Early testing with elementary school students has shown that small changes to the formatting of text can have dramatic changes in reading proficiency — and what is quite exciting is that these improvements show up for struggling readers as well as the best readers in the class. In one of our studies, the slowest reader improved by 27 words per minute and the fastest reader improved by exactly the same score.

And this raises more questions than it answers.
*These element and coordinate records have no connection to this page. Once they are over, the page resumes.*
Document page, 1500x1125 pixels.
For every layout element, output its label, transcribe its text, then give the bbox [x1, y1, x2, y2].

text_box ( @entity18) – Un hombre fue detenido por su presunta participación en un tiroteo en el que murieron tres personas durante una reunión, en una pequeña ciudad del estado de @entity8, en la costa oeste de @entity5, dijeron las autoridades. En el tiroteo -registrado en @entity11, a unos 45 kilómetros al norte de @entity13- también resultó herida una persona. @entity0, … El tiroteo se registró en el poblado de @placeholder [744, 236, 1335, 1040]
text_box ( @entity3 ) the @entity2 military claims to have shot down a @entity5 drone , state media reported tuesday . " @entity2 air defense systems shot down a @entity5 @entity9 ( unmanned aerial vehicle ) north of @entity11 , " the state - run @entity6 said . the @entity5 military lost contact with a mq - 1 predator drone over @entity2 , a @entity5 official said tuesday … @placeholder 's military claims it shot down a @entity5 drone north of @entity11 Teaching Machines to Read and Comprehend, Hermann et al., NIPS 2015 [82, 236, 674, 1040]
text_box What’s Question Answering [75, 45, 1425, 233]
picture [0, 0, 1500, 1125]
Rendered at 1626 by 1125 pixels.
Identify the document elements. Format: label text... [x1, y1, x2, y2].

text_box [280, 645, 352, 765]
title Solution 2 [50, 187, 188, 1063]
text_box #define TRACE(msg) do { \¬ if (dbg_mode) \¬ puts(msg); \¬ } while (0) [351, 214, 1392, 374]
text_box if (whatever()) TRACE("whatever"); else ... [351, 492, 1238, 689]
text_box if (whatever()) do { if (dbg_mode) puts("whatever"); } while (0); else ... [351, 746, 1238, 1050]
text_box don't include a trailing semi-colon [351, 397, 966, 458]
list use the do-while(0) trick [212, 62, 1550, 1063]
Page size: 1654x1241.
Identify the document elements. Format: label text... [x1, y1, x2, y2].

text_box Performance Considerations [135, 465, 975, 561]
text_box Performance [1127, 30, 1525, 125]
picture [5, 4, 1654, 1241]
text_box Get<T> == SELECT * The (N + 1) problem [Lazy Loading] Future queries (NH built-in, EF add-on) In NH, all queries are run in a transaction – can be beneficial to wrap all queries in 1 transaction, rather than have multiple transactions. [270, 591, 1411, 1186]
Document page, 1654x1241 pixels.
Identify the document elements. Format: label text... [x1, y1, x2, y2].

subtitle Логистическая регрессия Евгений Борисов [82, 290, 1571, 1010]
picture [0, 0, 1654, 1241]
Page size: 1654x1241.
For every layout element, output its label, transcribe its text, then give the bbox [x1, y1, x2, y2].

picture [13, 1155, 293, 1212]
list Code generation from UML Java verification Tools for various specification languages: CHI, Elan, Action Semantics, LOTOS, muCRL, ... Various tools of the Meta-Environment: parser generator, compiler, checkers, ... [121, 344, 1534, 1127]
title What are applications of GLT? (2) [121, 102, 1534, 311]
If you think about it, we have been reading fixed text for 5000 years. Reading has been available to the masses since Gutenburg invented movable type 600 years ago, but customizable reading has been in the palms of our hands for perhaps 10 years. We do not have a lot of research into how we take advantage of this new capability. The first question we often hear is, “Fine. Now how do I find my personal reading format?” Or even more daunting — “I’m a reading specialist for the county schools and have 2000 students to work with — how do I provide a custom format for each of them?” Or — are there 4 reading formats that work for most of us or is it infinite? Which fonts work for which kinds of readers? Do I use the same format for all types of reading? Do I use the same format at all times of day? If you have read this far, you probably have questions of your own that come to mind.

To that end, we need research. And given the relative short time custom, electronic reading has been available, the research is thin. That is why Adobe is supporting partners like Readability Matters and the Virtual Reading Lab at the University of Central Florida to push the state of the research forward with the goal of making everyone the best reader they can be.